10区の未来は森林都市(第78回2009年6月8日)

第74回(2009年4月6日)でご紹介した「森林都市構想」は大好評でした。「自然環境を守りつつ都市生活の便利さを追求する」のが基本ですから、関越と圏央道、東上線と越生線、JR八高線などの交通結節点にありながら山と緑と水が残されている、比企・入間地域の特性をいかした構想です。

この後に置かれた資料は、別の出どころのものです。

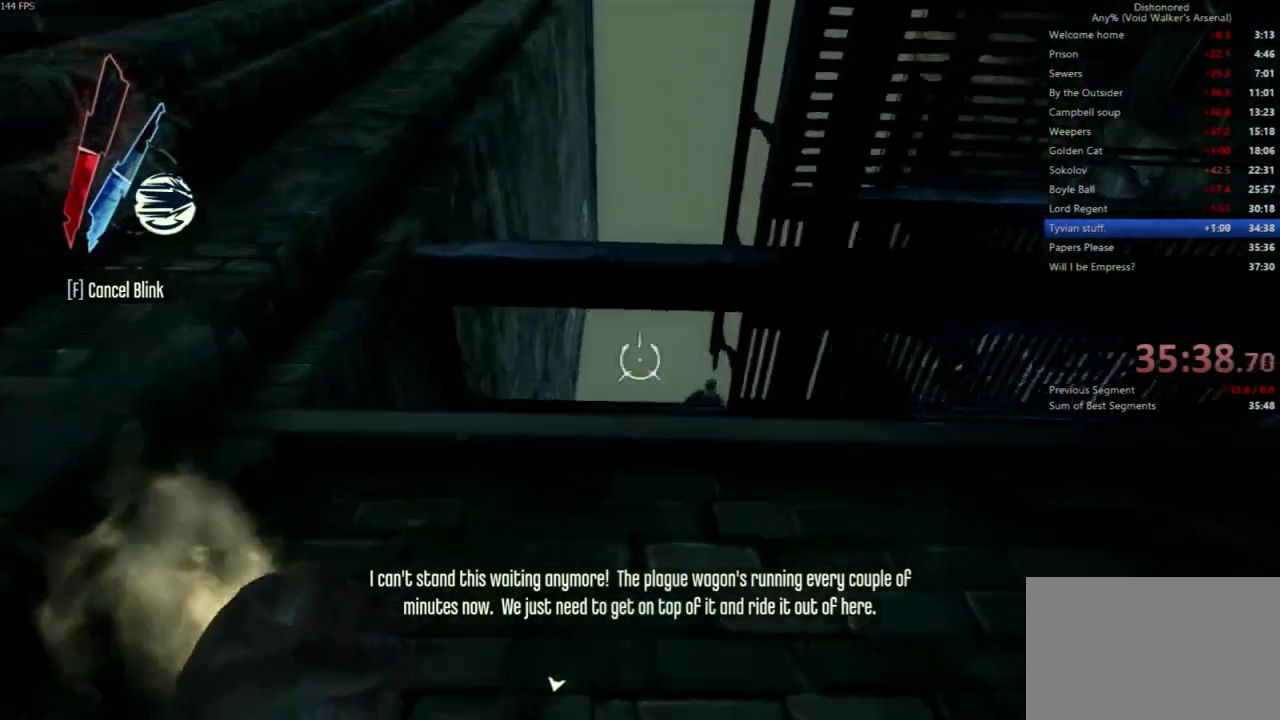
{"keys": ["shift", "w"], "mouse": [], "events": [[100, "mouse_right", "up"], [133, "space", "up"], [467, "w", "down"], [500, "shift", "down"]]}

以下に5つの提案を記し、2)3)4)については詳細を説明しています。

1)次世代路面電車(LRT)で熊谷・森林公園駅を結び、さらには東松山駅を経由して鴻巣まで延伸します。吉見と本川越を結ぶ川島線も続くでしょう。LRTは、すでに完成している道路に管理者(主に県)の同意を得て敷設しますから、一般の鉄道に比べて驚くほど低予算で建設可能です。LRTの成功例は富山ライトレールが知られていますが、全線を新たに敷設するのは日本初の試みとなり、路線自体が観光資源にもなりえます(第74回で解説しています)。

2)高坂サービスエリアのインター化で、鳩山・高坂・にっさいニュータウンの利便は飛躍的に向上します。これはETC専用出入口ならば全額国費で試行できますし、高速道路の無料化を前提にすれば、嵐山パーキングエリアはじめもっと多くのインター開設が可能になります。

3)川越三駅を一体化し、東上線と西武新宿線を乗り入れ可能にします。現状でも本川越駅と川越市駅の南端を結べば200mなのに、乗換客は750mも歩かされています。慣らされ、諦めてしまっては理不尽は何も解決しません。

4)八高線に新駅を設置するとともに輸送力を高度化します。竹沢、小川町、明覚に加えて五明または日影に駅が必要です。わが国は鉄道王国でしたが、高度成長期に自動車中心に政策転換してしまいました。しかし、エコ意識が高まり高齢化も進む中、ふたたび軌道交通への移行(モーダルシフト)が見直されているのです。

いずれも既存の公共インフラ(道路・鉄道・駅)を最大限に利用することで、なるべく環境を破壊せず、工事も簡略化して予算を効率的に使う考え方です。しかし、何といっても「森林都市構想」を象徴する最も簡単な方法は、5)「東武東上線」の「森林都市線」への改称です。沿線イメージを一言で表現するこの変更によって、地域活性化の経済効果は計り知れないものがあります。